WORK ORDER>
Exactly retype the opening line of the entries and every line after it, ending with the line that contains "articulaire chez le". Skip all pictures.

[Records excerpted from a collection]
^^^^

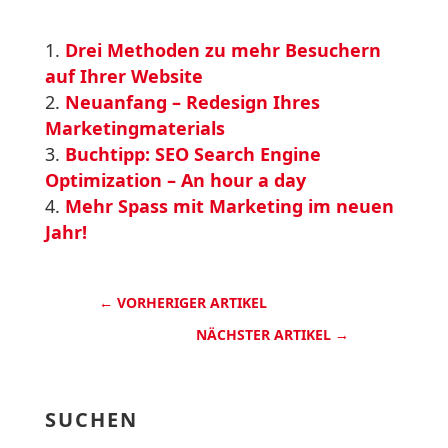
Drei Methoden zu mehr Besuchern
auf Ihrer Website
Neuanfang – Redesign Ihres
Marketingmaterials
Buchtipp: SEO Search Engine
Optimization – An hour a day
Mehr Spass mit Marketing im neuen
Jahr!
←
VORHERIGER ARTIKEL
NÄCHSTER ARTIKEL
→
SUCHEN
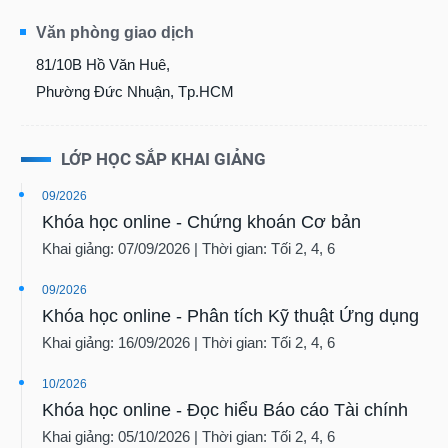
Văn phòng giao dịch
81/10B Hồ Văn Huê,
Phường Đức Nhuận, Tp.HCM
LỚP HỌC SẮP KHAI GIẢNG
09/2026
Khóa học online - Chứng khoán Cơ bản
Khai giảng: 07/09/2026 | Thời gian: Tối 2, 4, 6
09/2026
Khóa học online - Phân tích Kỹ thuật Ứng dụng
Khai giảng: 16/09/2026 | Thời gian: Tối 2, 4, 6
10/2026
Khóa học online - Đọc hiểu Báo cáo Tài chính
Khai giảng: 05/10/2026 | Thời gian: Tối 2, 4, 6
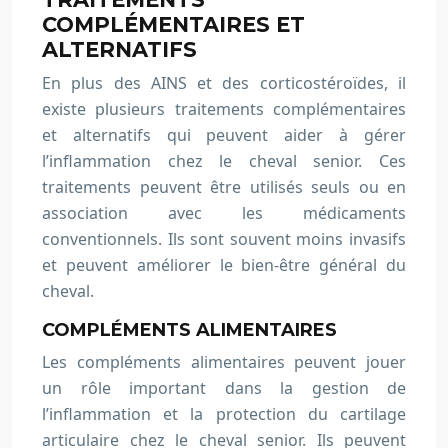
COMPLÉMENTAIRES ET
ALTERNATIFS
En plus des AINS et des corticostéroïdes, il
existe plusieurs traitements complémentaires
et alternatifs qui peuvent aider à gérer
l’inflammation chez le cheval senior. Ces
traitements peuvent être utilisés seuls ou en
association avec les médicaments
conventionnels. Ils sont souvent moins invasifs
et peuvent améliorer le bien-être général du
cheval.
COMPLÉMENTS ALIMENTAIRES
Les compléments alimentaires peuvent jouer
un rôle important dans la gestion de
l’inflammation et la protection du cartilage
articulaire chez le cheval senior. Ils peuvent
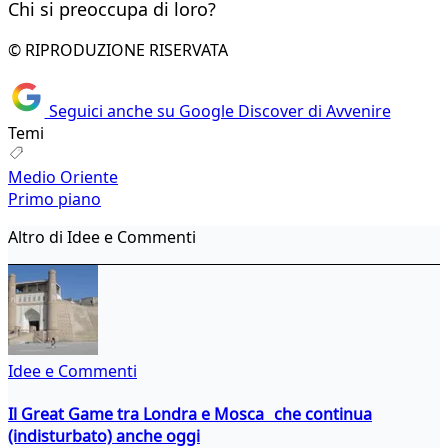
Chi si preoccupa di loro?
© RIPRODUZIONE RISERVATA
Seguici anche su Google Discover di Avvenire
Temi
Medio Oriente
Primo piano
Altro di Idee e Commenti
Idee e Commenti
Il Great Game tra Londra e Mosca che continua
(indisturbato) anche oggi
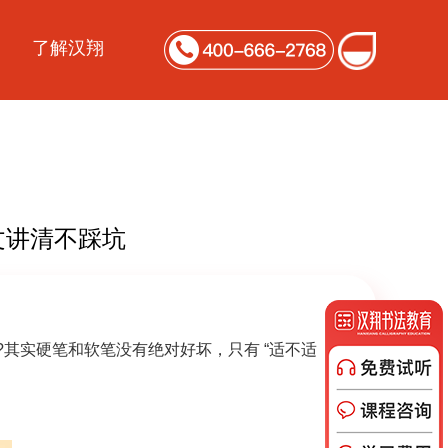
了解汉翔
文讲清不踩坑
其实硬笔和软笔没有绝对好坏，只有 “适不适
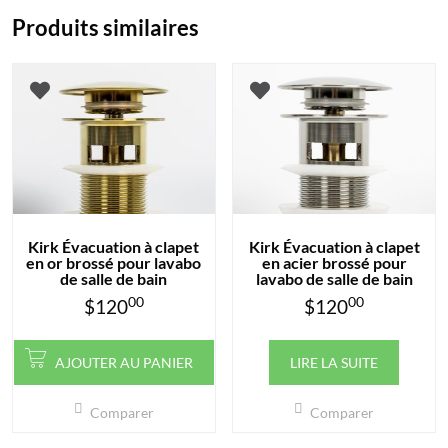
Produits similaires
Kirk Évacuation à clapet
Kirk Évacuation à clapet
en or brossé pour lavabo
en acier brossé pour
de salle de bain
lavabo de salle de bain
00
00
$
120
$
120
AJOUTER AU PANIER
LIRE LA SUITE
Comparer
Comparer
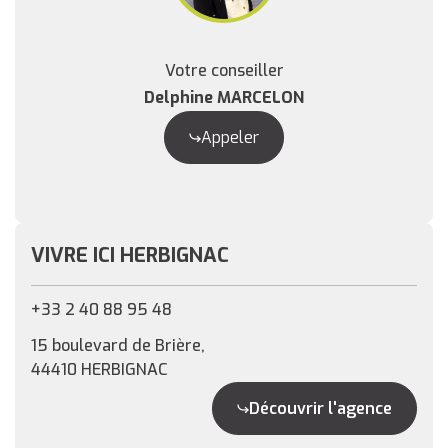
Votre conseiller
Delphine MARCELON
Appeler
VIVRE ICI HERBIGNAC
+33 2 40 88 95 48
15 boulevard de Brière,
44410 HERBIGNAC
Découvrir l'agence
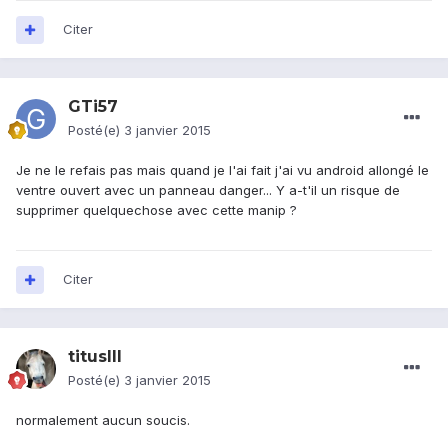
Citer
GTi57
Posté(e)
3 janvier 2015
Je ne le refais pas mais quand je l'ai fait j'ai vu android allongé le
ventre ouvert avec un panneau danger... Y a-t'il un risque de
supprimer quelquechose avec cette manip ?
Citer
titusIII
Posté(e)
3 janvier 2015
normalement aucun soucis.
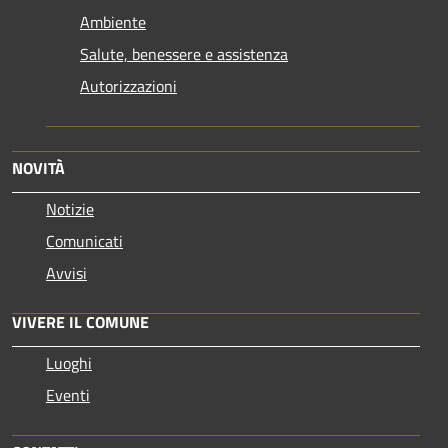
Ambiente
Salute, benessere e assistenza
Autorizzazioni
NOVITÀ
Notizie
Comunicati
Avvisi
VIVERE IL COMUNE
Luoghi
Eventi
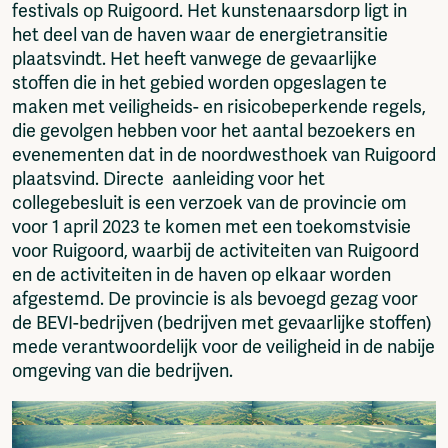
festivals op Ruigoord. Het kunstenaarsdorp ligt in
het deel van de haven waar de energietransitie
plaatsvindt. Het heeft vanwege de gevaarlijke
stoffen die in het gebied worden opgeslagen te
maken met veiligheids- en risicobeperkende regels,
die gevolgen hebben voor het aantal bezoekers en
evenementen dat in de noordwesthoek van Ruigoord
plaatsvind. Directe aanleiding voor het
collegebesluit is een verzoek van de provincie om
voor 1 april 2023 te komen met een toekomstvisie
voor Ruigoord, waarbij de activiteiten van Ruigoord
en de activiteiten in de haven op elkaar worden
afgestemd. De provincie is als bevoegd gezag voor
de BEVI-bedrijven (bedrijven met gevaarlijke stoffen)
mede verantwoordelijk voor de veiligheid in de nabije
omgeving van die bedrijven.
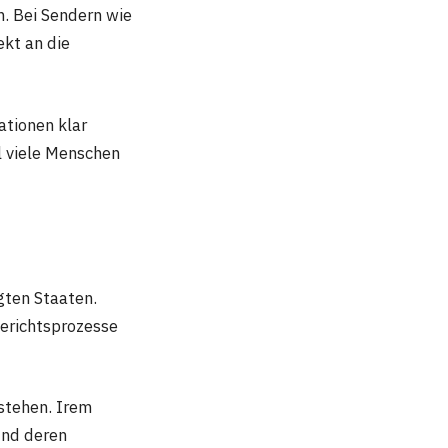
n. Bei Sendern wie
ekt an die
ationen klar
l viele Menschen
gten Staaten.
Gerichtsprozesse
 stehen. Irem
und deren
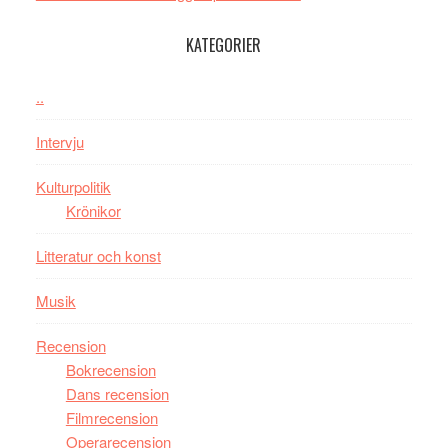
med
tv4
en
med
KATEGORIER
Jackie
Vem
Chan
kan
..
i
styra
storform
Mauri?
Intervju
Kulturpolitik
Krönikor
Litteratur och konst
Musik
Recension
Bokrecension
Dans recension
Filmrecension
Operarecension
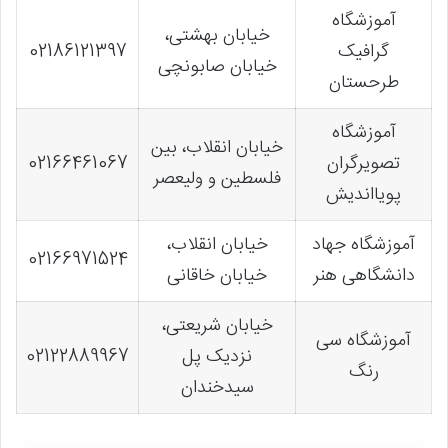
آموزشگاه
خیابان بهشتی،
گرافیک
02186121397
خیابان صابونچی
طرحستان
آموزشگاه
خیابان انقلاب، بین
تصویرگران
02166461067
فلسطین و ولیعصر
پویااندیش
آموزشگاه جهاد
خیابان انقلاب،
02166971524
دانشگاهی هنر
خیابان خاقانی
خیابان شریعتی،
آموزشگاه سی‌
نزدیک پل
02122889967
رنگ
سیدخندان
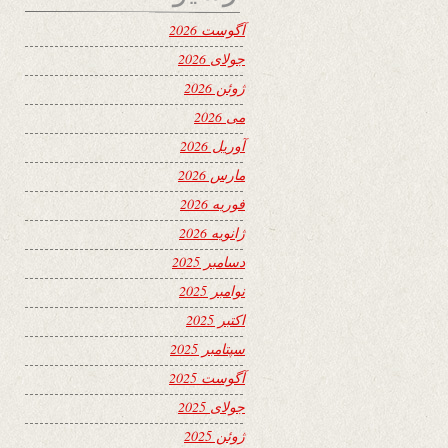
آگوست 2026
جولای 2026
ژوئن 2026
می 2026
آوریل 2026
مارس 2026
فوریه 2026
ژانویه 2026
دسامبر 2025
نوامبر 2025
اکتبر 2025
سپتامبر 2025
آگوست 2025
جولای 2025
ژوئن 2025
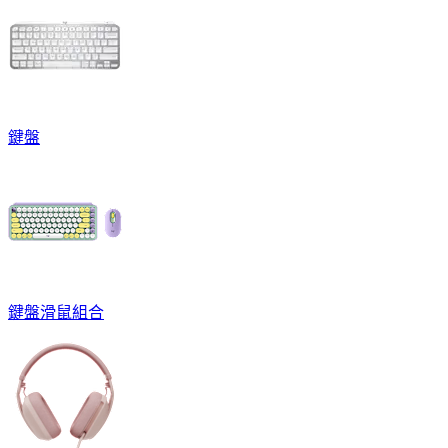
鍵盤
鍵盤滑鼠組合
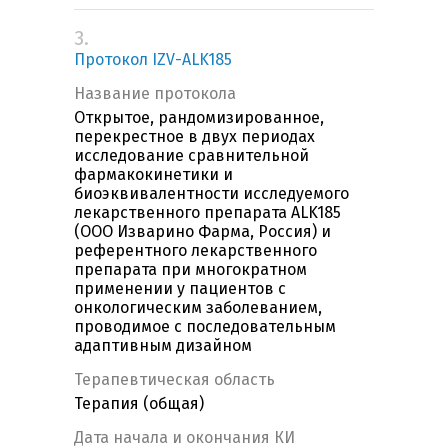
3.
Протокол IZV-ALK185
Название протокола
Открытое, рандомизированное,
перекрестное в двух периодах
исследование сравнительной
фармакокинетики и
биоэквивалентности исследуемого
лекарственного препарата ALK185
(ООО Изварино Фарма, Россия) и
референтного лекарственного
препарата при многократном
применении у пациентов с
онкологическим заболеванием,
проводимое с последовательным
адаптивным дизайном
Терапевтическая область
Терапия (общая)
Дата начала и окончания КИ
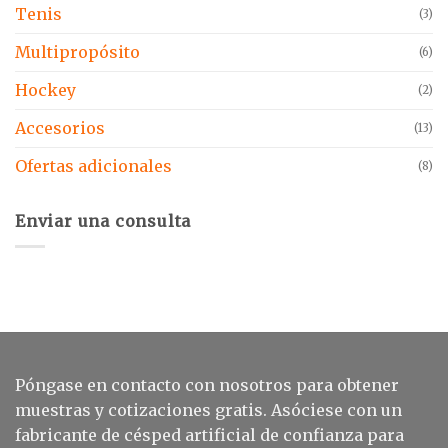
Tenis
(3)
Multipropósito
(6)
Hockey
(2)
Accesorios
(13)
Ofertas adicionales
(8)
Enviar una consulta
Póngase en contacto con nosotros para obtener
muestras y cotizaciones gratis. Asóciese con un
fabricante de césped artificial de confianza para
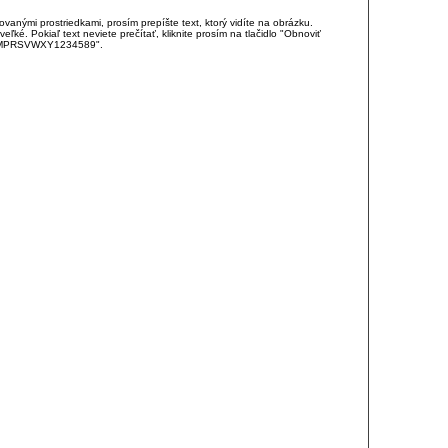
anými prostriedkami, prosím prepíšte text, ktorý vidíte na obrázku.
é. Pokiaľ text neviete prečítať, kliknite prosím na tlačidlo "Obnoviť
DJKMPRSVWXY1234589".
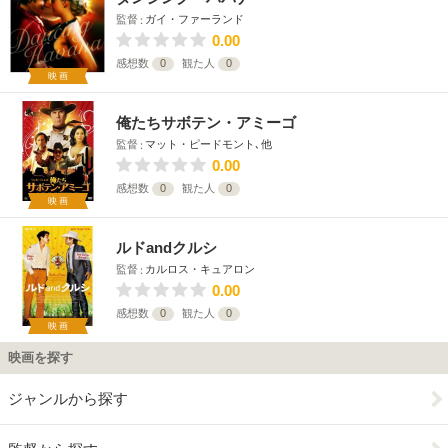
監督
ガイ・ファーランド
0.00
感想数
0
観た人
0
映画
俺たちサボテン・アミーゴ
監督
マット・ピードモント､他
0.00
感想数
0
観た人
0
映画
ルドandクルシ
監督
カルロス・キュアロン
0.00
感想数
0
観た人
0
映画
映画を探す
ジャンルから探す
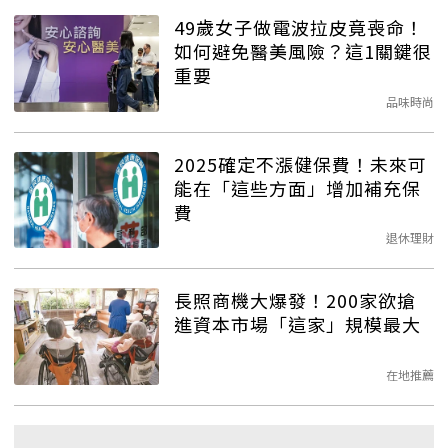
49歲女子做電波拉皮竟喪命！
如何避免醫美風險？這1關鍵很
重要
品味時尚
2025確定不漲健保費！未來可
能在「這些方面」增加補充保
費
退休理財
長照商機大爆發！200家欲搶
進資本市場「這家」規模最大
在地推薦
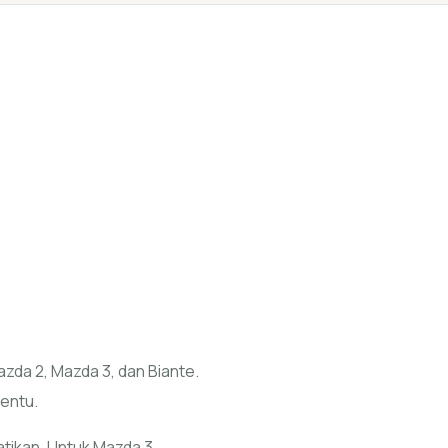
zda 2, Mazda 3, dan Biante.
entu.
atikan. Untuk Mazda 3,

^^^^

EXERCISE RESULT>
Drei Methoden zu mehr Besuchern
auf Ihrer Website
Neuanfang – Redesign Ihres
Marketingmaterials
Buchtipp: SEO Search Engine
Optimization – An hour a day
Mehr Spass mit Marketing im neuen
Jahr!
←
VORHERIGER ARTIKEL
NÄCHSTER ARTIKEL
→
SUCHEN
Văn phòng giao dịch
81/10B Hồ Văn Huê,
Phường Đức Nhuận, Tp.HCM
LỚP HỌC SẮP KHAI GIẢNG
09/2026
Khóa học online - Chứng khoán Cơ bản
Khai giảng: 07/09/2026 | Thời gian: Tối 2, 4, 6
09/2026
Khóa học online - Phân tích Kỹ thuật Ứng dụng
Khai giảng: 16/09/2026 | Thời gian: Tối 2, 4, 6
10/2026
Khóa học online - Đọc hiểu Báo cáo Tài chính
Khai giảng: 05/10/2026 | Thời gian: Tối 2, 4, 6
COMPLÉMENTAIRES ET
ALTERNATIFS
En plus des AINS et des corticostéroïdes, il
existe plusieurs traitements complémentaires
et alternatifs qui peuvent aider à gérer
l’inflammation chez le cheval senior. Ces
traitements peuvent être utilisés seuls ou en
association avec les médicaments
conventionnels. Ils sont souvent moins invasifs
et peuvent améliorer le bien-être général du
cheval.
COMPLÉMENTS ALIMENTAIRES
Les compléments alimentaires peuvent jouer
un rôle important dans la gestion de
l’inflammation et la protection du cartilage
articulaire chez le cheval senior. Ils peuvent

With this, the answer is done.